The “Liquid Solar Fuel Production demonstration Project” combines a 10 MW PV array with an electrolyzer and equipment for CO2 hydrogenation. The electrolyzers utilize an undisclosed catalyst developed at DICP, which it describes as a “low-cost and long-lifetime electrocatalyst for alkaline water electrolysis.” According to the institute, the facility currently has capacity to produce 1,000 cubic meters of hydrogen per hour and requires less than 4.3 kWh of electricity per cubic meter.
Hydrogen is then used to convert CO2 into methanol, driven by another catalyst, this time a mixed metal oxide. DICP reports that the demonstration facility currently has capacity to produce 1,000 tons of methanol per year, reaching 99.5% purity. Expansion plans “Our overall goal is to eliminate CO2 emissions by utilizing CO2 as a carbon source alongside renewable energy,” DICP Professor Can Li told pv magazine. “The next plan is to expand the scale from 1,000 ton-methanol/y to 10,000 ton-methanol per year, or even a 100,000 ton-methanol per year.”
Methanol produced at the plant can be supplied to the chemical industry, or stored and used to produce hydrogen again.

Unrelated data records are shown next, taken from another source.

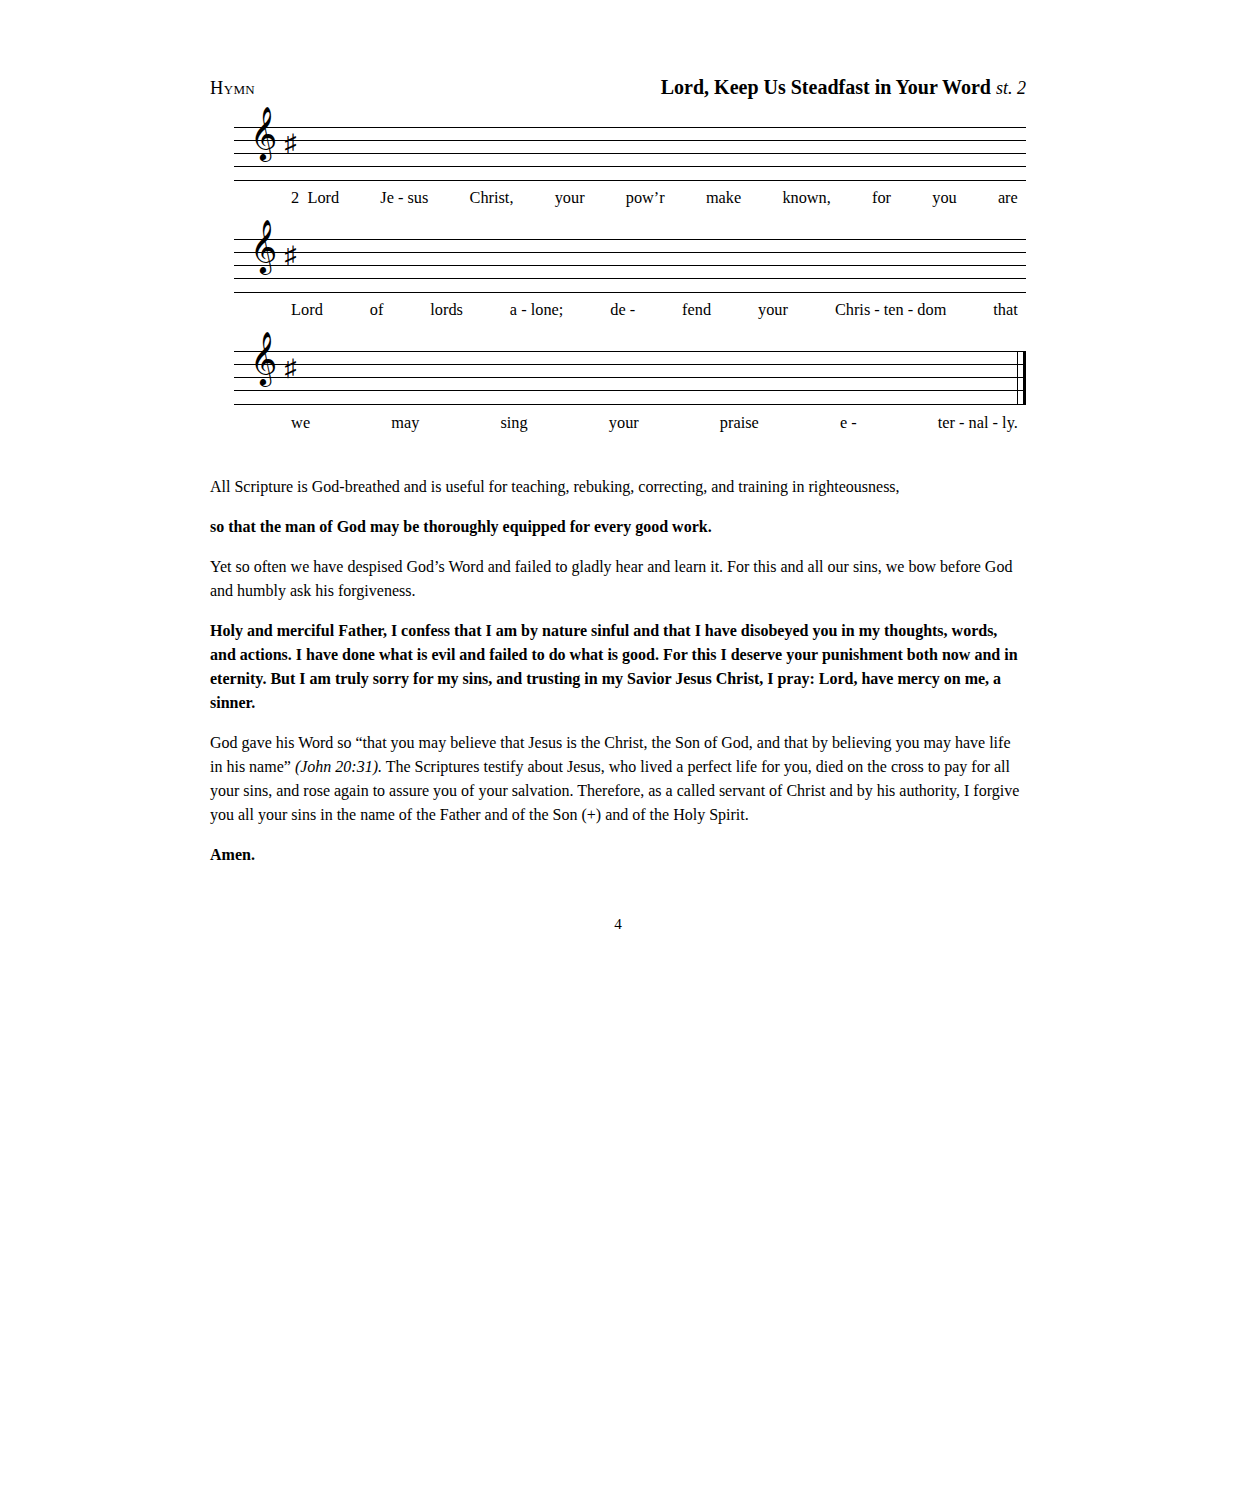Hymn
Lord, Keep Us Steadfast in Your Word st. 2
𝄞 ♯
2 Lord Je - sus Christ, your pow’r make known, for you are
𝄞 ♯
Lord of lords a - lone; de - fend your Chris - ten - dom that
𝄞 ♯
we may sing your praise e - ter - nal - ly.
All Scripture is God-breathed and is useful for teaching, rebuking, correcting, and training in righteousness,
so that the man of God may be thoroughly equipped for every good work.
Yet so often we have despised God’s Word and failed to gladly hear and learn it. For this and all our sins, we bow before God and humbly ask his forgiveness.
Holy and merciful Father, I confess that I am by nature sinful and that I have disobeyed you in my thoughts, words, and actions. I have done what is evil and failed to do what is good. For this I deserve your punishment both now and in eternity. But I am truly sorry for my sins, and trusting in my Savior Jesus Christ, I pray: Lord, have mercy on me, a sinner.
God gave his Word so “that you may believe that Jesus is the Christ, the Son of God, and that by believing you may have life in his name” (John 20:31). The Scriptures testify about Jesus, who lived a perfect life for you, died on the cross to pay for all your sins, and rose again to assure you of your salvation. Therefore, as a called servant of Christ and by his authority, I forgive you all your sins in the name of the Father and of the Son (+) and of the Holy Spirit.
Amen.
4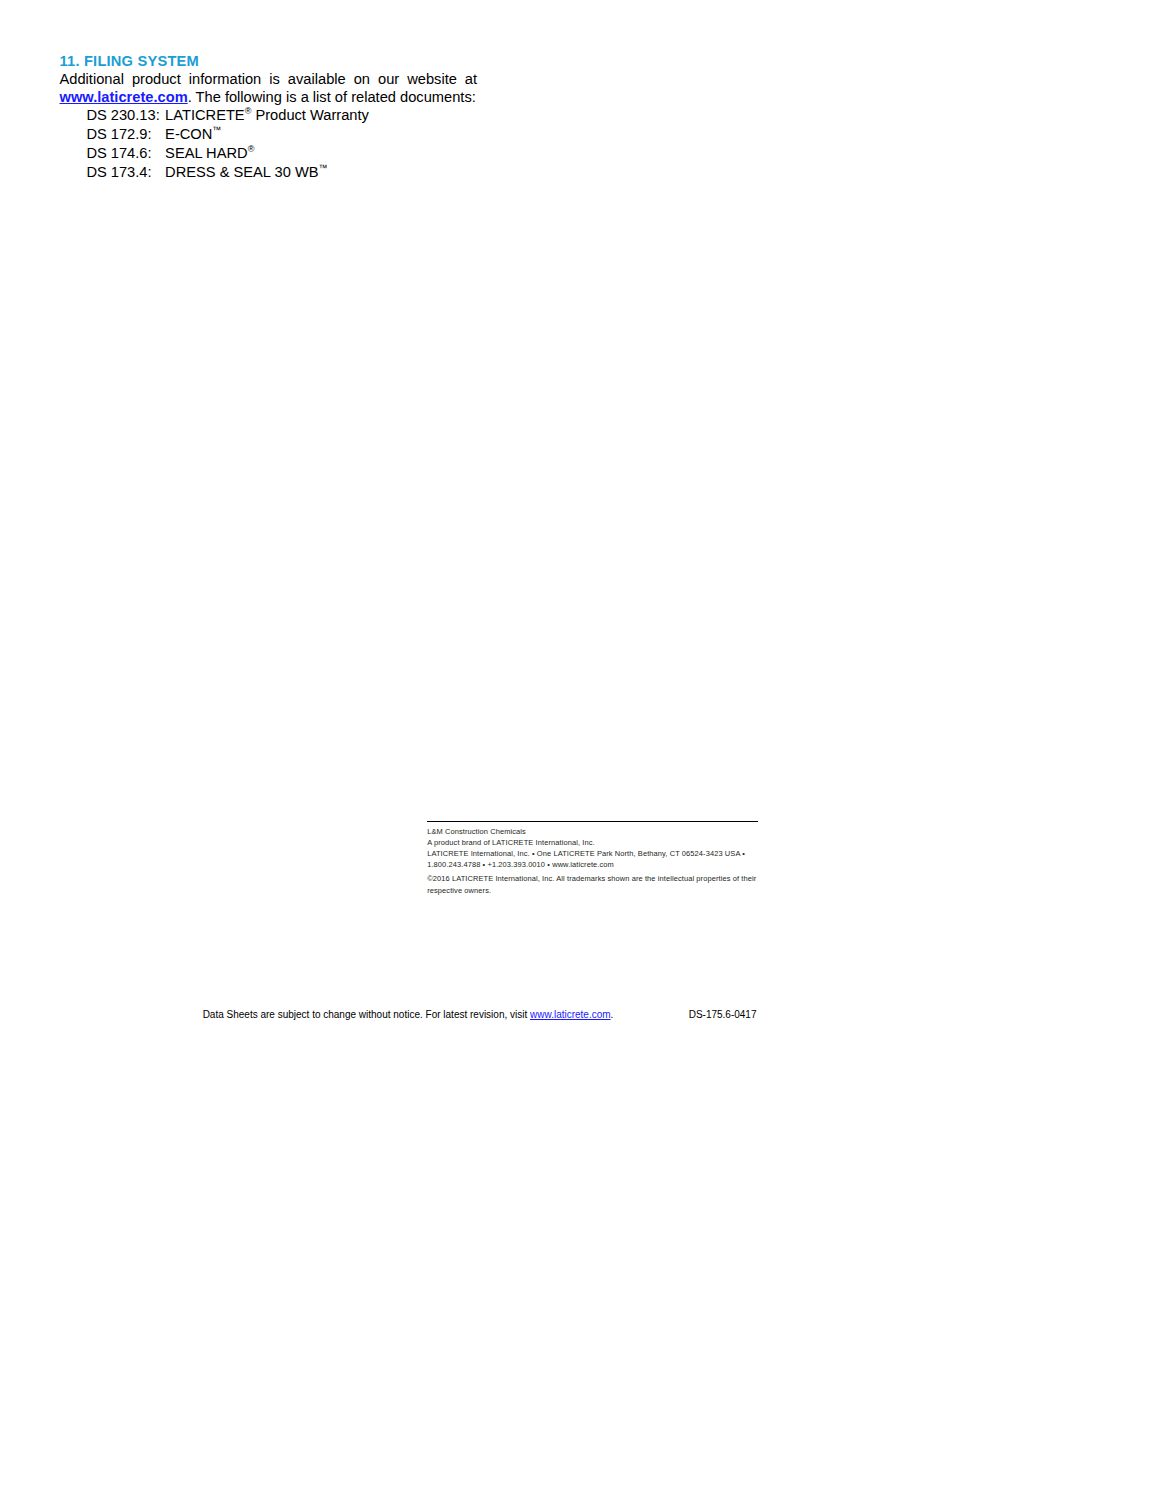11. FILING SYSTEM
Additional product information is available on our website at www.laticrete.com. The following is a list of related documents:
DS 230.13: LATICRETE® Product Warranty
DS 172.9: E-CON™
DS 174.6: SEAL HARD®
DS 173.4: DRESS & SEAL 30 WB™
L&M Construction Chemicals
A product brand of LATICRETE International, Inc.
LATICRETE International, Inc. • One LATICRETE Park North, Bethany, CT 06524-3423 USA • 1.800.243.4788 • +1.203.393.0010 • www.laticrete.com ©2016 LATICRETE International, Inc. All trademarks shown are the intellectual properties of their respective owners.
Data Sheets are subject to change without notice. For latest revision, visit www.laticrete.com.
DS-175.6-0417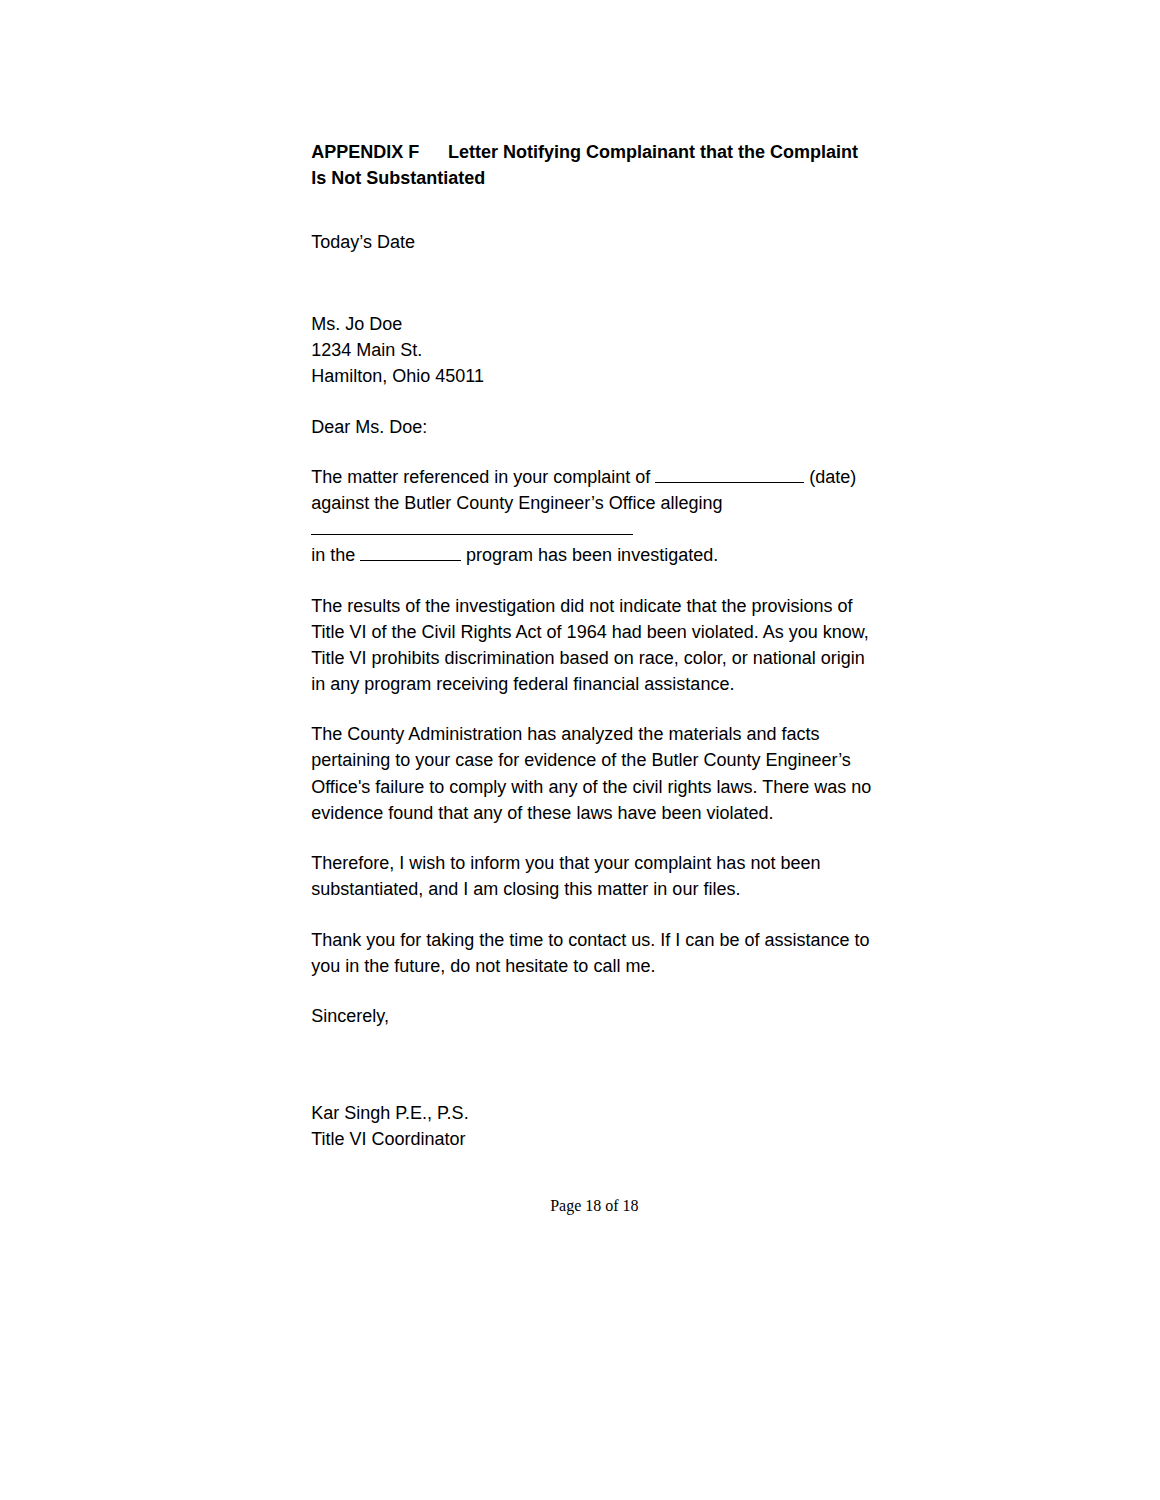APPENDIX F Letter Notifying Complainant that the Complaint Is Not Substantiated
Today’s Date
Ms. Jo Doe
1234 Main St.
Hamilton, Ohio 45011
Dear Ms. Doe:
The matter referenced in your complaint of (date) against the Butler County Engineer’s Office alleging
in the program has been investigated.
The results of the investigation did not indicate that the provisions of Title VI of the Civil Rights Act of 1964 had been violated. As you know, Title VI prohibits discrimination based on race, color, or national origin in any program receiving federal financial assistance.
The County Administration has analyzed the materials and facts pertaining to your case for evidence of the Butler County Engineer’s Office's failure to comply with any of the civil rights laws. There was no evidence found that any of these laws have been violated.
Therefore, I wish to inform you that your complaint has not been substantiated, and I am closing this matter in our files.
Thank you for taking the time to contact us. If I can be of assistance to you in the future, do not hesitate to call me.
Sincerely,
Kar Singh P.E., P.S.
Title VI Coordinator
Page 18 of 18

And despite the major expansion plans, Li points out that the project is ultimately a technology demonstration, and does not come with a detailed business model at this stage.
Large-scale, PV powered hydrogen production is gaining ground commercially, with projects announced recently in the Middle East and Australia, but still struggles with high costs and lack of infrastructure to make good use of the hydrogen. Using the hydrogen in CO2 conversion to methanol meanwhile, has shown promise but remains largely in the research stage.